*** SOURCE MATERIAL ***
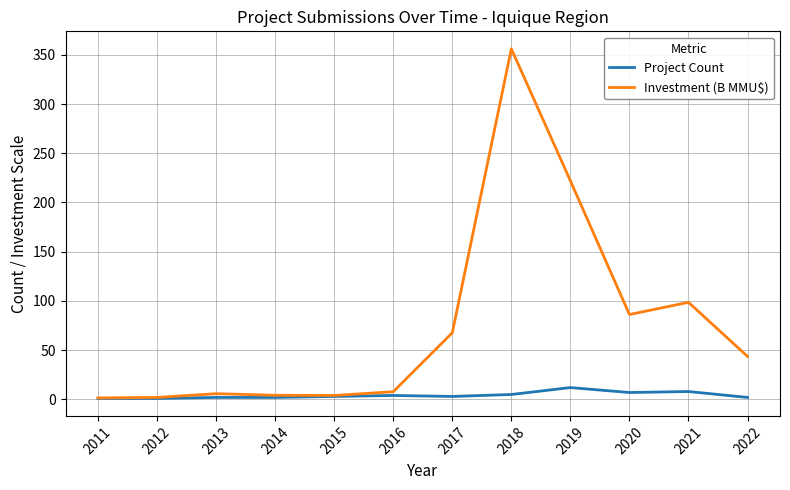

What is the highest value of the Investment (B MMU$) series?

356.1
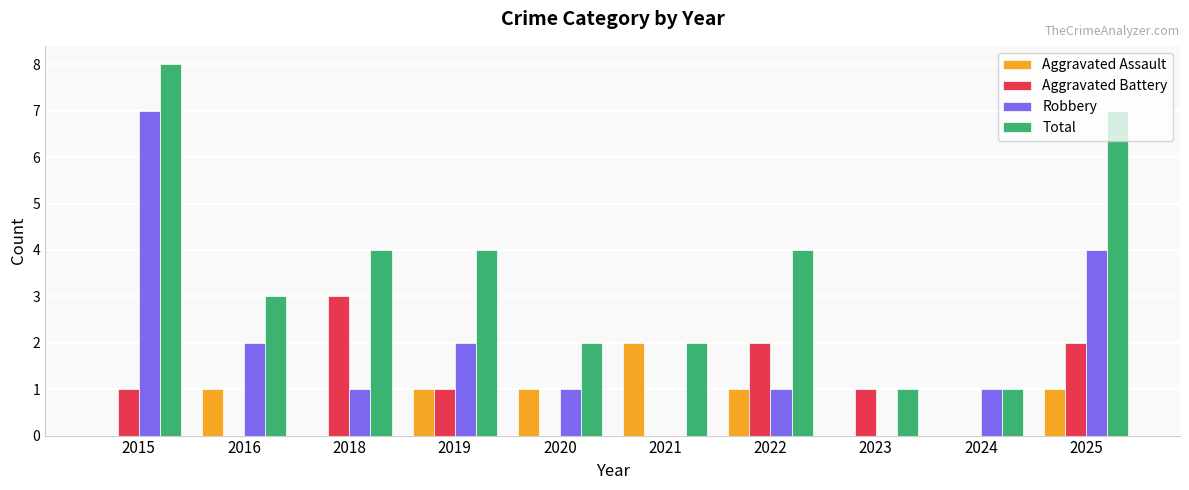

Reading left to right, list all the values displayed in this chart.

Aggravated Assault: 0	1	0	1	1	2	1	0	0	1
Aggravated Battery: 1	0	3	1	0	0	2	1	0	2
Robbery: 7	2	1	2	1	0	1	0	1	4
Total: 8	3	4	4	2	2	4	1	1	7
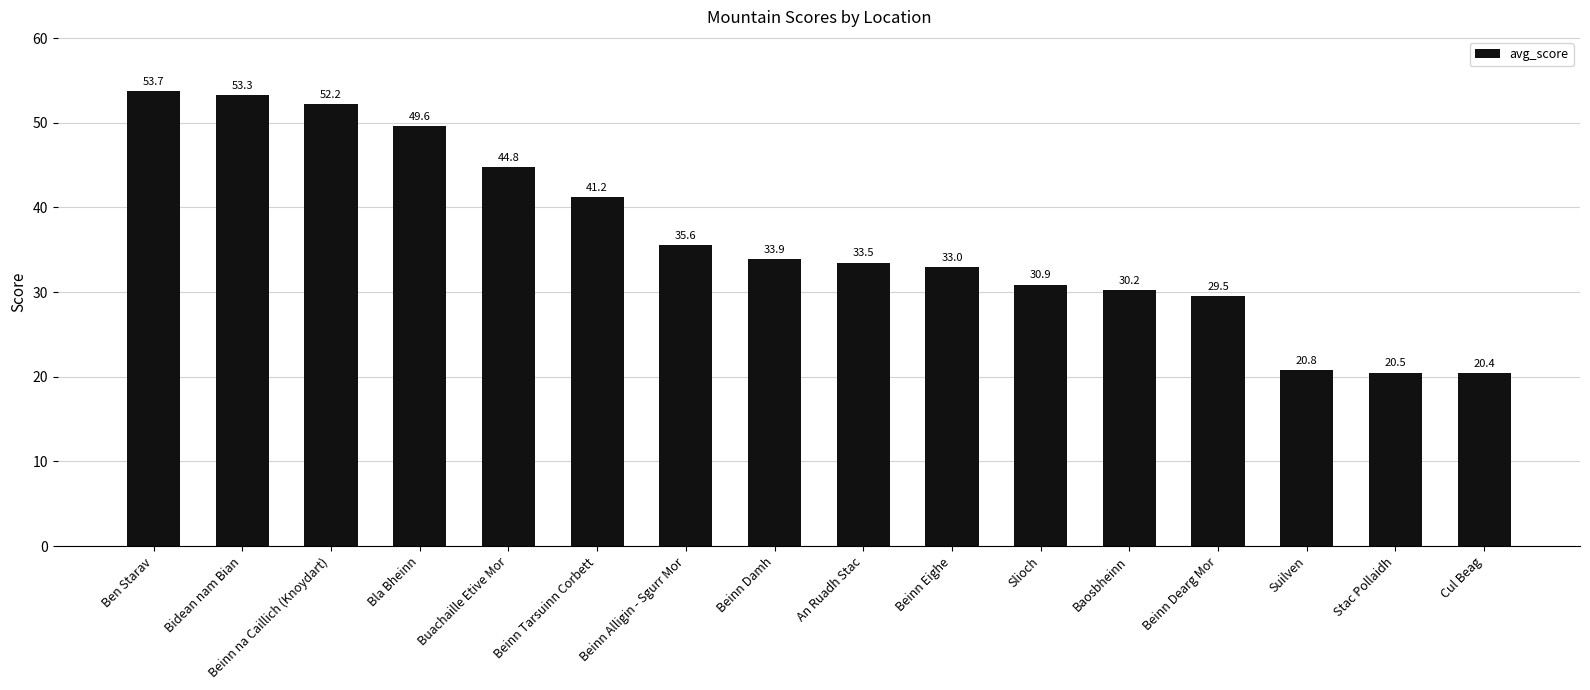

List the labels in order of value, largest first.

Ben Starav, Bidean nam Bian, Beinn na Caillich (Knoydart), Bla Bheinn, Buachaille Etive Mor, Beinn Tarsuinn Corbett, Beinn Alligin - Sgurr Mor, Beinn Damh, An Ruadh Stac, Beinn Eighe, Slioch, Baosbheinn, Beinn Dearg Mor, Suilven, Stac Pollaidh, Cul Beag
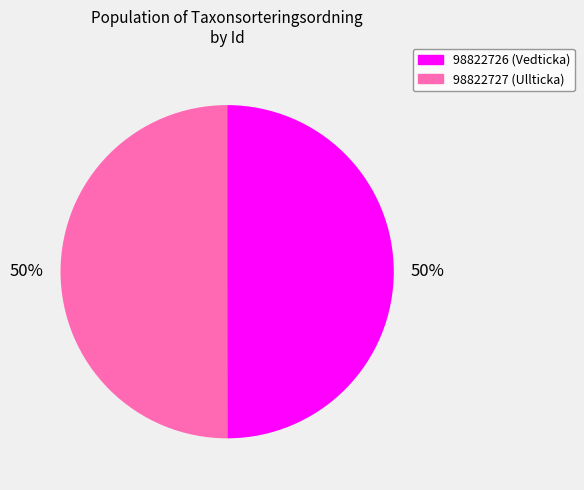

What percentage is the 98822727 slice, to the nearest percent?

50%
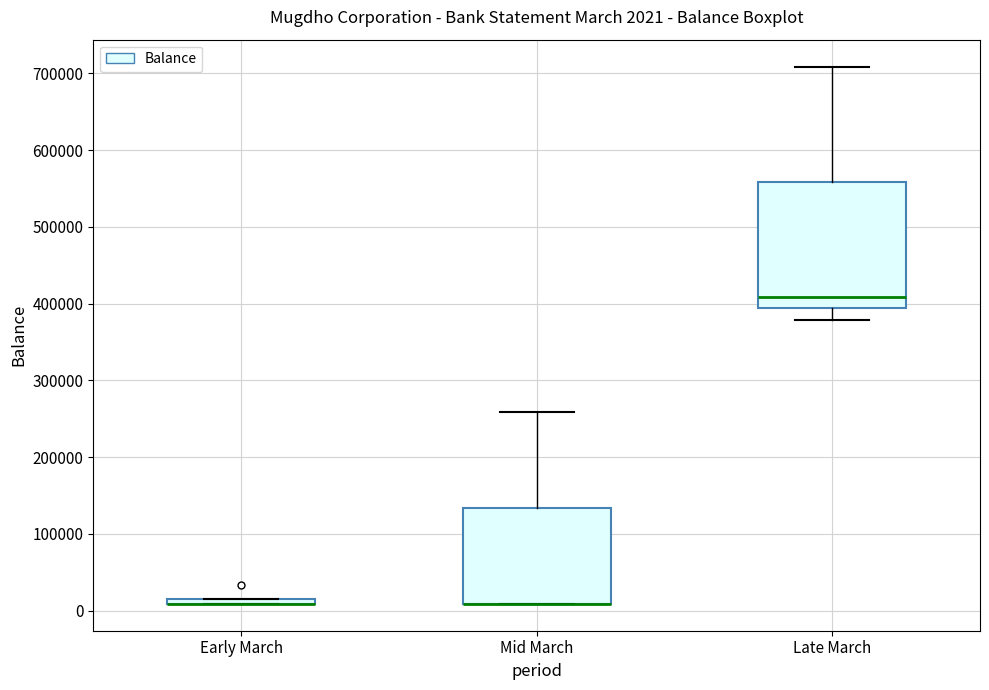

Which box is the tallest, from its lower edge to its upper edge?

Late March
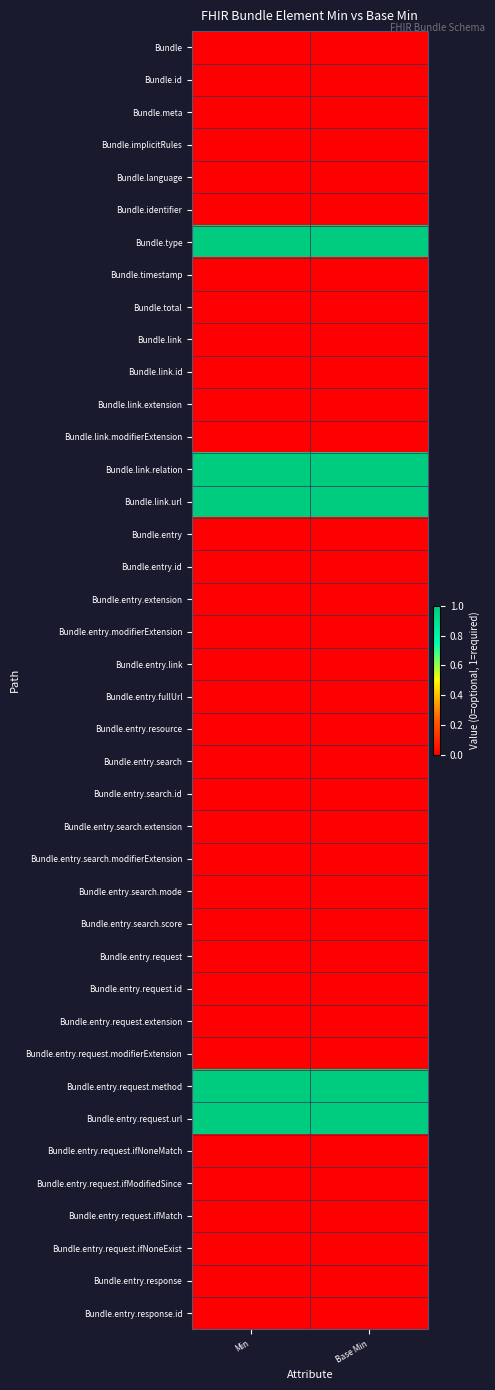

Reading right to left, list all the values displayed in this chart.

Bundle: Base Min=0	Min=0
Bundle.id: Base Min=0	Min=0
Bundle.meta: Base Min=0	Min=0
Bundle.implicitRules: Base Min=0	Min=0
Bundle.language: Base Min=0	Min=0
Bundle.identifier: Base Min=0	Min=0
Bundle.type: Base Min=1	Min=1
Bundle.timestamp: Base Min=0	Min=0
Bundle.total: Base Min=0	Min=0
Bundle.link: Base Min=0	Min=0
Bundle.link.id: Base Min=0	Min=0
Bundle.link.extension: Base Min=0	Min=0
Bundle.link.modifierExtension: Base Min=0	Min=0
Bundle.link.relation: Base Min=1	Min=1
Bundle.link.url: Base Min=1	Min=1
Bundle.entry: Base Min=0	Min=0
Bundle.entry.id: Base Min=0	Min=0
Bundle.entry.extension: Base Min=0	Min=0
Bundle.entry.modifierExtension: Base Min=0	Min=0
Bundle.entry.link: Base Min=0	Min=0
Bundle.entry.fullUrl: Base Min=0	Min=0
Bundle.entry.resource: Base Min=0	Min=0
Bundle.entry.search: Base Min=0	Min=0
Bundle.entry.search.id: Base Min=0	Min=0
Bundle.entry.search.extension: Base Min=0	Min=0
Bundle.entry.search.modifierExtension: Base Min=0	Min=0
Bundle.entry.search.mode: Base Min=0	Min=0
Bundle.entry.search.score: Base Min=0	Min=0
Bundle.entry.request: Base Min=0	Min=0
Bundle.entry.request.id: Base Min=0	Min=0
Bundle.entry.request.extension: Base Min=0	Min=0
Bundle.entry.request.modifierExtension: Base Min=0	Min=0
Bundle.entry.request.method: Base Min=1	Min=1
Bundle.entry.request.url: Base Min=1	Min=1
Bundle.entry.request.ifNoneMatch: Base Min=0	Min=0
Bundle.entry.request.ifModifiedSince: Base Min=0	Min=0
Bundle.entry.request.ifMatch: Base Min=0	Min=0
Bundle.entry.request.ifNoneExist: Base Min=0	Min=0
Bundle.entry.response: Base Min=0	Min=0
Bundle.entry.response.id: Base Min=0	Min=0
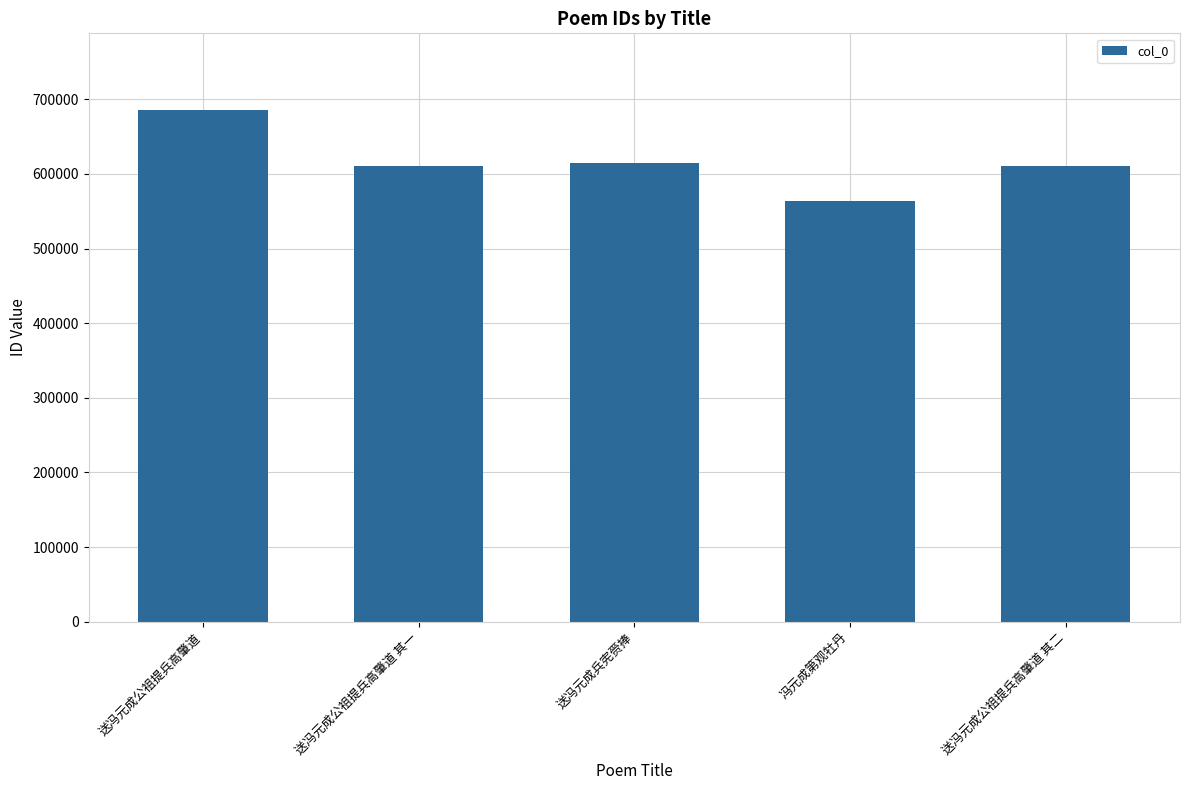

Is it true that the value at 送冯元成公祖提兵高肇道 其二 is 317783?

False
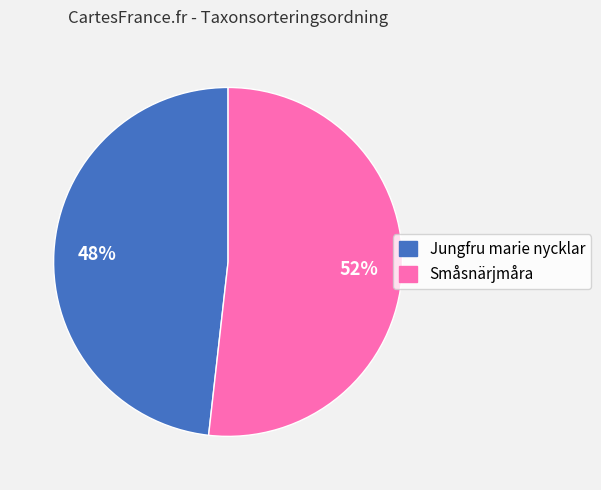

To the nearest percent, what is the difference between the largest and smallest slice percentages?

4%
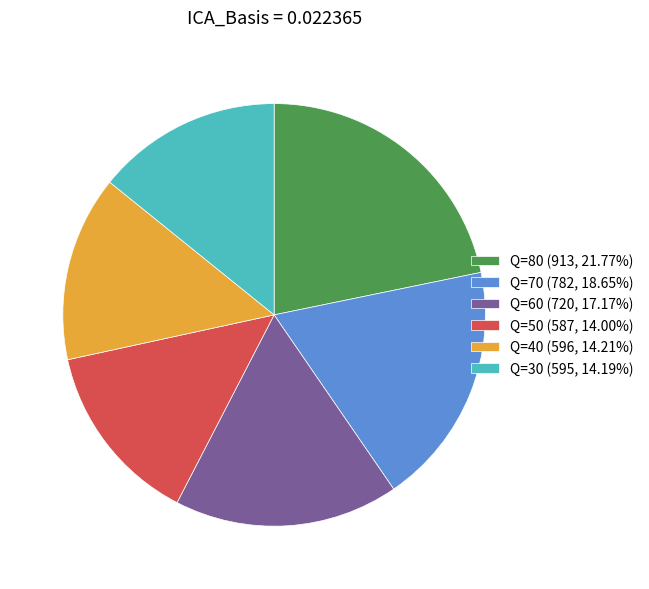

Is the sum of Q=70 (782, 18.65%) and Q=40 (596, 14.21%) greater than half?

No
*** End of SOURCE MATERIAL ***
=== TASK INSTRUCTIONS ===
State how many lines of the data above contain the string "left", giving only the number.

=== RESULT FOR THIS TASK ===
2